» **Required task**
Output the stretch of records from the start through the line containing "line at (120, 167): dashed -> solid" as a JSON list of strings, one string per line, with blank lines omitted and both ends included.

[Stored records]
....
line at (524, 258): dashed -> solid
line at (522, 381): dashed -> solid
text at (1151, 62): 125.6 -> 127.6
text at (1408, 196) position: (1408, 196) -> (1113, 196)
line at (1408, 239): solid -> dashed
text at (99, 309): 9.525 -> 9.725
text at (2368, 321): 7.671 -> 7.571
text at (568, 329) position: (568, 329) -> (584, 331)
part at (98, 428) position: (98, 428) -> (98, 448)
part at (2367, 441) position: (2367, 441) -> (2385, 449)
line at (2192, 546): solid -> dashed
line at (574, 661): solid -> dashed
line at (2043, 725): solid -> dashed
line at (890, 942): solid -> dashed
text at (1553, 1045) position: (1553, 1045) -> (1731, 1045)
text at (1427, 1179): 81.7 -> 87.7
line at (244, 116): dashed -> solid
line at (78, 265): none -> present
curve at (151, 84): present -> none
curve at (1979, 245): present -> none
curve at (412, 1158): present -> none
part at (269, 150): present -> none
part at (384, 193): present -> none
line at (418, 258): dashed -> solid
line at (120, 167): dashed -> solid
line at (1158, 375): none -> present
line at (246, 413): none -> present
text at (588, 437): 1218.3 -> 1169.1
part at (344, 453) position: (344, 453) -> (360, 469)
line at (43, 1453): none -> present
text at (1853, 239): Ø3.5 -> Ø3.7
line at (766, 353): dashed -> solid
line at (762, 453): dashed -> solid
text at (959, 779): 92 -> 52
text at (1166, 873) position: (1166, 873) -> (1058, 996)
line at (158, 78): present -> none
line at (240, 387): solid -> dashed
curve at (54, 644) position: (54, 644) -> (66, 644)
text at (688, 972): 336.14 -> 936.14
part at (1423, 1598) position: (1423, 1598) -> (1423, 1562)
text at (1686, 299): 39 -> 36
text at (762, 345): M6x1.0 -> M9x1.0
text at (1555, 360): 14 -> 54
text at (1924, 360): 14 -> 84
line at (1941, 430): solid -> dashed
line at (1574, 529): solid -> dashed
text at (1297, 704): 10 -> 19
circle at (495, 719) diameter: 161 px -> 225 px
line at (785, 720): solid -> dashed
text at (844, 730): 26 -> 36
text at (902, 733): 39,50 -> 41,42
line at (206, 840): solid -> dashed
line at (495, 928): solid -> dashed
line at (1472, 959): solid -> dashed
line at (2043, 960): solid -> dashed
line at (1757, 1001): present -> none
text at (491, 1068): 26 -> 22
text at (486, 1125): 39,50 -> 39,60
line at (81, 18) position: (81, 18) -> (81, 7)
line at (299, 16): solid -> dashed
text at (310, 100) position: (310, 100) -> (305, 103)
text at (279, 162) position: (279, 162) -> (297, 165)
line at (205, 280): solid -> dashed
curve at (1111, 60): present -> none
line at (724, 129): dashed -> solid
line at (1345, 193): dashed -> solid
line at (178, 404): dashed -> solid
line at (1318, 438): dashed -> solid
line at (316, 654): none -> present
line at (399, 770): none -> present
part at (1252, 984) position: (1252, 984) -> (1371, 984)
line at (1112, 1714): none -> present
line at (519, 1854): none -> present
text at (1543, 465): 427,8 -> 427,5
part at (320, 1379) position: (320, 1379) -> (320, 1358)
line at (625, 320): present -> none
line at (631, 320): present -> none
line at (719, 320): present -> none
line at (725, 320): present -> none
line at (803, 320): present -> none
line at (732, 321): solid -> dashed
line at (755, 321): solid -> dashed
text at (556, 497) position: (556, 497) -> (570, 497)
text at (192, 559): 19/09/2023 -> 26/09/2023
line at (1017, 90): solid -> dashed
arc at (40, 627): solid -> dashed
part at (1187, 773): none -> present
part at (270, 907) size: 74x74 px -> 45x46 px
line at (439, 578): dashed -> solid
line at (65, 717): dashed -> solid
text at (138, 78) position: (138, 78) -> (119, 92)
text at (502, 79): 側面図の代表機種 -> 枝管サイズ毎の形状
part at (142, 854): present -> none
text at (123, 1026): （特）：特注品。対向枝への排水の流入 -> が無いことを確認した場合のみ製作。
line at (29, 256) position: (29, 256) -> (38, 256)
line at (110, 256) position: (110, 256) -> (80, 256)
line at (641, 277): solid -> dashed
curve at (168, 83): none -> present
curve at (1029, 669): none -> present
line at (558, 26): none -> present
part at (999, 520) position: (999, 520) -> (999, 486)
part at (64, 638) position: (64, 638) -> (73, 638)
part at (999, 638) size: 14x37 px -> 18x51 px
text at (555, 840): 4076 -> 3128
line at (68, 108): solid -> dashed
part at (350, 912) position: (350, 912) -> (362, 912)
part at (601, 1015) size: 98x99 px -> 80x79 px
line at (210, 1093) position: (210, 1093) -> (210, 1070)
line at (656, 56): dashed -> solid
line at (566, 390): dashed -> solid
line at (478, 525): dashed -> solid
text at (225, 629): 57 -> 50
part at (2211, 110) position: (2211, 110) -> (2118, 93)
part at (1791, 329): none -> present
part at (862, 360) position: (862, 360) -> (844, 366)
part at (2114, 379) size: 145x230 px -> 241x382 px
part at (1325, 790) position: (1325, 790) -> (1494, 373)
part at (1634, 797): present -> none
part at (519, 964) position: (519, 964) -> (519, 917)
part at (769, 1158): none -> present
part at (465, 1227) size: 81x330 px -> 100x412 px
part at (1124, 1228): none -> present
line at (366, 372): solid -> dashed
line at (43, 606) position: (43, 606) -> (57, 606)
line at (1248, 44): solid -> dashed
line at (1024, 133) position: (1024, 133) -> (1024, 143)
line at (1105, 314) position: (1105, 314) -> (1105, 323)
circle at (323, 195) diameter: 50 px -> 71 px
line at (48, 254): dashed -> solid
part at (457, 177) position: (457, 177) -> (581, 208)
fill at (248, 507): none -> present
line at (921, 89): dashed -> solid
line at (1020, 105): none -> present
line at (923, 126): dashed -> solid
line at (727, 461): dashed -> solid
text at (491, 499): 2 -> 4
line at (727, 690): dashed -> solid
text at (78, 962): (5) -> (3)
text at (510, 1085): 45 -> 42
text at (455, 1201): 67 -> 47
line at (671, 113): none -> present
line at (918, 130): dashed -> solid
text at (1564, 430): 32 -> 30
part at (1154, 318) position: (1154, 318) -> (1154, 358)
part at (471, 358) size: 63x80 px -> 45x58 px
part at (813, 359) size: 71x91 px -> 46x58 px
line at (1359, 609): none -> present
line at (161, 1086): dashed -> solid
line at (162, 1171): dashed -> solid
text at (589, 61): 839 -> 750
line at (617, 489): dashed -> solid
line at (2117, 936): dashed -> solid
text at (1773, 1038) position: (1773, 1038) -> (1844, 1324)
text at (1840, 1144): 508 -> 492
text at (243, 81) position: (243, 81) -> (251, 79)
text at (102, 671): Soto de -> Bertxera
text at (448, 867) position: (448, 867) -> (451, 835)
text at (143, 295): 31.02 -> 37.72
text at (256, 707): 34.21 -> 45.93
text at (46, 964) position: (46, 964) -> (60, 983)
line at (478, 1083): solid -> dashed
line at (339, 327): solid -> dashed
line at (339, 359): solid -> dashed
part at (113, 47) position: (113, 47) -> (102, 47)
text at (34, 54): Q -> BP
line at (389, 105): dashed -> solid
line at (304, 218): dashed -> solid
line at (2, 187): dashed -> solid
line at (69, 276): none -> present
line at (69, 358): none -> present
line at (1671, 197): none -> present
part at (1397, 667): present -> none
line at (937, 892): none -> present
....
» **Task output**
[
  "line at (524, 258): dashed -> solid",
  "line at (522, 381): dashed -> solid",
  "text at (1151, 62): 125.6 -> 127.6",
  "text at (1408, 196) position: (1408, 196) -> (1113, 196)",
  "line at (1408, 239): solid -> dashed",
  "text at (99, 309): 9.525 -> 9.725",
  "text at (2368, 321): 7.671 -> 7.571",
  "text at (568, 329) position: (568, 329) -> (584, 331)",
  "part at (98, 428) position: (98, 428) -> (98, 448)",
  "part at (2367, 441) position: (2367, 441) -> (2385, 449)",
  "line at (2192, 546): solid -> dashed",
  "line at (574, 661): solid -> dashed",
  "line at (2043, 725): solid -> dashed",
  "line at (890, 942): solid -> dashed",
  "text at (1553, 1045) position: (1553, 1045) -> (1731, 1045)",
  "text at (1427, 1179): 81.7 -> 87.7",
  "line at (244, 116): dashed -> solid",
  "line at (78, 265): none -> present",
  "curve at (151, 84): present -> none",
  "curve at (1979, 245): present -> none",
  "curve at (412, 1158): present -> none",
  "part at (269, 150): present -> none",
  "part at (384, 193): present -> none",
  "line at (418, 258): dashed -> solid",
  "line at (120, 167): dashed -> solid"
]